### [How to complete this task]
Find the number of lines below in which the word "сууцны" occurs. Write only that number.

Collected data:
⁂
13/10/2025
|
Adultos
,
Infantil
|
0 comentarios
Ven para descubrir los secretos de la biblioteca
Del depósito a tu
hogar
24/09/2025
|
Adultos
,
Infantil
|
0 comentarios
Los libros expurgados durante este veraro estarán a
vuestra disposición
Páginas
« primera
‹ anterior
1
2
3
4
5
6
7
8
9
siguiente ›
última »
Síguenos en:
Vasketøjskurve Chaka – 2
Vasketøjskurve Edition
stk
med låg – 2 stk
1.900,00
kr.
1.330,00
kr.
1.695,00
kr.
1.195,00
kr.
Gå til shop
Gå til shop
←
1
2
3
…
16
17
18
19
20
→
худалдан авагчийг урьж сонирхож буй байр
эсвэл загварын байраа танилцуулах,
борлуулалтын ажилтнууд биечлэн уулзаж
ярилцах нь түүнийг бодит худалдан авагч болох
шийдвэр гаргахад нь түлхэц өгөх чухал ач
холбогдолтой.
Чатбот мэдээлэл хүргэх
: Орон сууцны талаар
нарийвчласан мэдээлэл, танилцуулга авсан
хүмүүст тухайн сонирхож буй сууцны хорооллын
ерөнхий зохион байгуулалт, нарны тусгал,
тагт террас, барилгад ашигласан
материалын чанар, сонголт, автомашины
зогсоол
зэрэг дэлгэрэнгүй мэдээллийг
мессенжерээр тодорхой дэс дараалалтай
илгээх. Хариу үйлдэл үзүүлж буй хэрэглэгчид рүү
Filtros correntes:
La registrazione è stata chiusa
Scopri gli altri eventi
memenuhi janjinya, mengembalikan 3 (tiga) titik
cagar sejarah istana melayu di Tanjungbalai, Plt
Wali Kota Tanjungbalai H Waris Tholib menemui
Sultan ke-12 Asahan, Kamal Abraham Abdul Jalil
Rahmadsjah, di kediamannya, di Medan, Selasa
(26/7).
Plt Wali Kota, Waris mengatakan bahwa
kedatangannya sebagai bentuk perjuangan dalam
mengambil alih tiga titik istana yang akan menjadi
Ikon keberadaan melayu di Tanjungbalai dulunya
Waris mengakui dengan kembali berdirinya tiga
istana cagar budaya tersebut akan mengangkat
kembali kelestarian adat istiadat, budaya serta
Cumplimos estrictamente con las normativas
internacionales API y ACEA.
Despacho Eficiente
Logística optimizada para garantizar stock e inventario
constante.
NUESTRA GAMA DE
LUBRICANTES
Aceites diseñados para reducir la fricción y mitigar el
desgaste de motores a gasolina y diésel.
⁂
### [Written answer]
2